(Stored items from a collection)
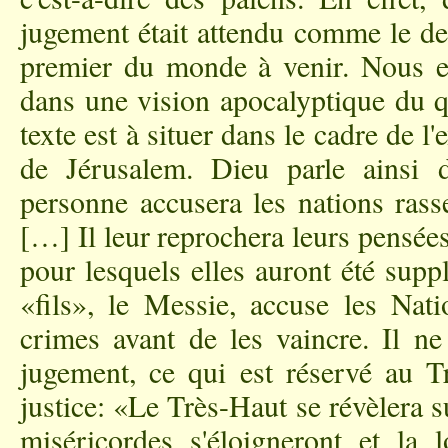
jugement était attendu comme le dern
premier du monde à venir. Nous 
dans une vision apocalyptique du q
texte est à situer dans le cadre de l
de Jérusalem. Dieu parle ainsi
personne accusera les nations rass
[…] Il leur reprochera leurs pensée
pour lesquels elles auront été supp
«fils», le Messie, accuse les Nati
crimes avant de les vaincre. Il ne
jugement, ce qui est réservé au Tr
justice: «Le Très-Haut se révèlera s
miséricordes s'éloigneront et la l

---

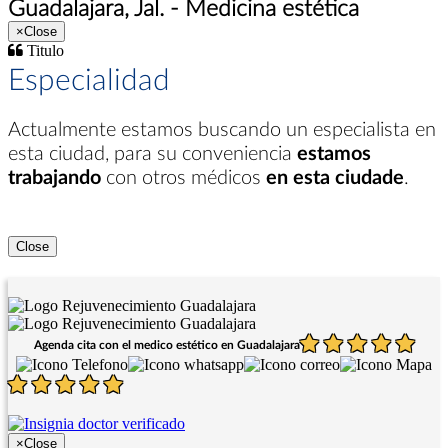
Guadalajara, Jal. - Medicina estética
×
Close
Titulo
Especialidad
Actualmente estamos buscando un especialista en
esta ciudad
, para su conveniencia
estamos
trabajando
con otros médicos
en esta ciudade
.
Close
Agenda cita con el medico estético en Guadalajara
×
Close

_PROMPT_.
Return exactly the lines above from the line that has "jugement était attendu comme le dern" through the line that has "jugement, ce qui est réservé au Tr", inclusive, and nothing else.

_YOUR SOLUTION_.
jugement était attendu comme le dern
premier du monde à venir. Nous 
dans une vision apocalyptique du q
texte est à situer dans le cadre de l
de Jérusalem. Dieu parle ainsi
personne accusera les nations rass
[…] Il leur reprochera leurs pensée
pour lesquels elles auront été supp
«fils», le Messie, accuse les Nati
crimes avant de les vaincre. Il ne
jugement, ce qui est réservé au Tr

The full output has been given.